Within the entries below, find the portion that opens with the line containing "Although there are" and closes with the line containing "### Hardware". Retype that portion exactly and only.

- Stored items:
== Segment start ==

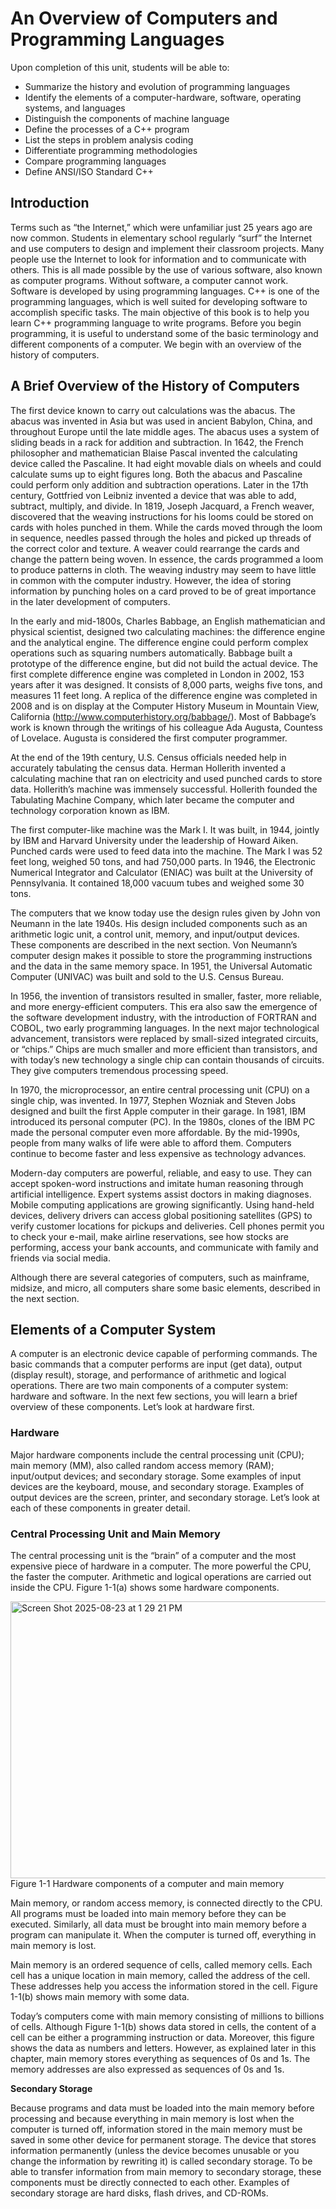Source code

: # An Overview of Computers and Programming Languages

Upon completion of this unit, students will be able to:

- Summarize the history and evolution of programming languages
- Identify the elements of a computer-hardware, software, operating systems, and languages
- Distinguish the components of machine language
- Define the processes of a C++ program
- List the steps in problem analysis coding
- Differentiate programming methodologies
- Compare programming languages
- Define ANSI/ISO Standard C++

## Introduction
Terms such as “the Internet,” which were unfamiliar just 25 years ago are now common. Students in elementary school regularly “surf” the Internet and use computers to design and implement their classroom projects. Many people use the Internet to look for information and to communicate with others. This is all made possible by the use of various software, also known as computer programs. Without software, a computer cannot work. Software is developed by using programming languages. C++ is one of the programming languages, which is well suited for developing software to accomplish specific tasks. The main objective of this book is to help you learn C++ programming language to write programs. Before you begin programming, it is useful to understand some of the basic terminology and different components of a computer. We begin with an overview of the history of computers.

## A Brief Overview of the History of Computers
The first device known to carry out calculations was the abacus. The abacus was invented in Asia but was used in ancient Babylon, China, and throughout Europe until the late middle ages. The abacus uses a system of sliding beads in a rack for addition and subtraction. In 1642, the French philosopher and mathematician Blaise Pascal invented the calculating device called the Pascaline. It had eight movable dials on wheels and could calculate sums up to eight figures long. Both the abacus and Pascaline could perform only addition and subtraction operations. Later in the 17th century, Gottfried von Leibniz invented a device that was able to add, subtract, multiply, and divide. In 1819, Joseph Jacquard, a French weaver, discovered that the weaving instructions for his looms could be stored on cards with holes punched in them. While the cards moved through the loom in sequence, needles passed through the holes and picked up threads of the correct color and texture. A weaver could rearrange the cards and change the pattern being woven. In essence, the cards programmed a loom to produce patterns in cloth. The weaving industry may seem to have little in common with the computer industry. However, the idea of storing information by punching holes on a card proved to be of great importance in the later development of computers.

In the early and mid-1800s, Charles Babbage, an English mathematician and physical scientist, designed two calculating machines: the difference engine and the analytical engine. The difference engine could perform complex operations such as squaring numbers automatically. Babbage built a prototype of the difference engine, but did not build the actual device. The first complete difference engine was completed in London in 2002, 153 years after it was designed. It consists of 8,000 parts, weighs five tons, and measures 11 feet long. A replica of the difference engine was completed in 2008 and is on display at the Computer History Museum in Mountain View, California (http://www.computerhistory.org/babbage/). Most of Babbage’s work is known through the writings of his colleague Ada Augusta, Countess of Lovelace. Augusta is considered the first computer programmer.

At the end of the 19th century, U.S. Census officials needed help in accurately tabulating the census data. Herman Hollerith invented a calculating machine that ran on electricity and used punched cards to store data. Hollerith’s machine was immensely successful. Hollerith founded the Tabulating Machine Company, which later became the computer and technology corporation known as IBM.

The first computer-like machine was the Mark I. It was built, in 1944, jointly by IBM and Harvard University under the leadership of Howard Aiken. Punched cards were used to feed data into the machine. The Mark I was 52 feet long, weighed 50 tons, and had 750,000 parts. In 1946, the Electronic Numerical Integrator and Calculator (ENIAC) was built at the University of Pennsylvania. It contained 18,000 vacuum tubes and weighed some 30 tons.

The computers that we know today use the design rules given by John von Neumann in the late 1940s. His design included components such as an arithmetic logic unit, a control unit, memory, and input/output devices. These components are described in the next section. Von Neumann’s computer design makes it possible to store the programming instructions and the data in the same memory space. In 1951, the Universal Automatic Computer (UNIVAC) was built and sold to the U.S. Census Bureau.

In 1956, the invention of transistors resulted in smaller, faster, more reliable, and more energy-efficient computers. This era also saw the emergence of the software development industry, with the introduction of FORTRAN and COBOL, two early programming languages. In the next major technological advancement, transistors were replaced by small-sized integrated circuits, or “chips.” Chips are much smaller and more efficient than transistors, and with today’s new technology a single chip can contain thousands of circuits. They give computers tremendous processing speed.

In 1970, the microprocessor, an entire central processing unit (CPU) on a single chip, was invented. In 1977, Stephen Wozniak and Steven Jobs designed and built the first Apple computer in their garage. In 1981, IBM introduced its personal computer (PC). In the 1980s, clones of the IBM PC made the personal computer even more affordable. By the mid-1990s, people from many walks of life were able to afford them. Computers continue to become faster and less expensive as technology advances.

Modern-day computers are powerful, reliable, and easy to use. They can accept spoken-word instructions and imitate human reasoning through artificial intelligence. Expert systems assist doctors in making diagnoses. Mobile computing applications are growing significantly. Using hand-held devices, delivery drivers can access global positioning satellites (GPS) to verify customer locations for pickups and deliveries. Cell phones permit you to check your e-mail, make airline reservations, see how stocks are performing, access your bank accounts, and communicate with family and friends via social media.

Although there are several categories of computers, such as mainframe, midsize, and micro, all computers share some basic elements, described in the next section.

## Elements of a Computer System
A computer is an electronic device capable of performing commands. The basic commands that a computer performs are input (get data), output (display result), storage, and performance of arithmetic and logical operations. There are two main components of a computer system: hardware and software. In the next few sections, you will learn a brief overview of these components. Let’s look at hardware first.

### Hardware
Major hardware components include the central processing unit (CPU); main memory (MM), also called random access memory (RAM); input/output devices; and secondary storage. Some examples of input devices are the keyboard, mouse, and secondary storage. Examples of output devices are the screen, printer, and secondary storage. Let’s look at each of these components in greater detail.

### Central Processing Unit and Main Memory
The central processing unit is the “brain” of a computer and the most expensive piece of hardware in a computer. The more powerful the CPU, the faster the computer. Arithmetic and logical operations are carried out inside the CPU. Figure 1-1(a) shows some hardware components.

<img width="783" height="443" alt="Screen Shot 2025-08-23 at 1 29 21 PM" src="https://github.com/user-attachments/assets/9de712fe-b070-41a8-9918-d70e8c20d096" />
Figure 1-1 Hardware components of a computer and main memory

Main memory, or random access memory, is connected directly to the CPU. All programs must be loaded into main memory before they can be executed. Similarly, all data must be brought into main memory before a program can manipulate it. When the computer is turned off, everything in main memory is lost.

Main memory is an ordered sequence of cells, called memory cells. Each cell has a unique location in main memory, called the address of the cell. These addresses help you access the information stored in the cell. Figure 1-1(b) shows main memory with some data.

Today’s computers come with main memory consisting of millions to billions of cells. Although Figure 1-1(b) shows data stored in cells, the content of a cell can be either a programming instruction or data. Moreover, this figure shows the data as numbers and letters. However, as explained later in this chapter, main memory stores everything as sequences of 0s and 1s. The memory addresses are also expressed as sequences of 0s and 1s.

**Secondary Storage**

Because programs and data must be loaded into the main memory before processing and because everything in main memory is lost when the computer is turned off, information stored in the main memory must be saved in some other device for permanent storage. The device that stores information permanently (unless the device becomes unusable or you change the information by rewriting it) is called secondary storage. To be able to transfer information from main memory to secondary storage, these components must be directly connected to each other. Examples of secondary storage are hard disks, flash drives, and CD-ROMs.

== Segment end ==

- WRITTEN RESPONSE:
Although there are several categories of computers, such as mainframe, midsize, and micro, all computers share some basic elements, described in the next section.

## Elements of a Computer System
A computer is an electronic device capable of performing commands. The basic commands that a computer performs are input (get data), output (display result), storage, and performance of arithmetic and logical operations. There are two main components of a computer system: hardware and software. In the next few sections, you will learn a brief overview of these components. Let’s look at hardware first.

### Hardware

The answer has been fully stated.